* TASK OBJECTIVE *
Count the lines in the rows below that contain the string "overlap", with case counting. Reply with the number alone.

==== MATERIAL FOR THE TASK

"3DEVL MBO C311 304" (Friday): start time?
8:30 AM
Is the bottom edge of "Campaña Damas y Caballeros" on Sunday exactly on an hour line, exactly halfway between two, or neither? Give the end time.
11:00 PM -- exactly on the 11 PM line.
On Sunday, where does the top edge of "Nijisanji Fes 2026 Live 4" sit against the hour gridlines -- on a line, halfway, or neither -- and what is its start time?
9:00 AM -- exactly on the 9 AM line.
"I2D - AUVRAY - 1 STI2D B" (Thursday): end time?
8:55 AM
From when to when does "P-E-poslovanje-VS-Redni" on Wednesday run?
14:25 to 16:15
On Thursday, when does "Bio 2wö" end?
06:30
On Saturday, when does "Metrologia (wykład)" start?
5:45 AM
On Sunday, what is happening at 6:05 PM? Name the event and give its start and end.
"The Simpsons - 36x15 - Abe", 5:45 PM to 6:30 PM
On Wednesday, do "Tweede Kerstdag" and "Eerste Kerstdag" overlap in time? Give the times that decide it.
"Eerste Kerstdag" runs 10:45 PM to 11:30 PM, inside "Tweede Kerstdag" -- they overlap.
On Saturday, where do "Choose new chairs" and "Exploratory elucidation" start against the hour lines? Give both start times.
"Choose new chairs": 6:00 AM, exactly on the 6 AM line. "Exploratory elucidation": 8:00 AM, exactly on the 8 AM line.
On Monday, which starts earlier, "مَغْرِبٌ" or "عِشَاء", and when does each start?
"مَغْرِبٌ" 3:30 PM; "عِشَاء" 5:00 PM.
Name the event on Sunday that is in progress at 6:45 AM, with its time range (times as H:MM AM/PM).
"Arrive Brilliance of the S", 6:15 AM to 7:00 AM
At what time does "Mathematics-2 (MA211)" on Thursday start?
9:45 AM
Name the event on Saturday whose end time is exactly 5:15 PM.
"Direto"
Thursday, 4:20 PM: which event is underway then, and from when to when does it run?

========

* ANSWER TO THE EXERCISE *
2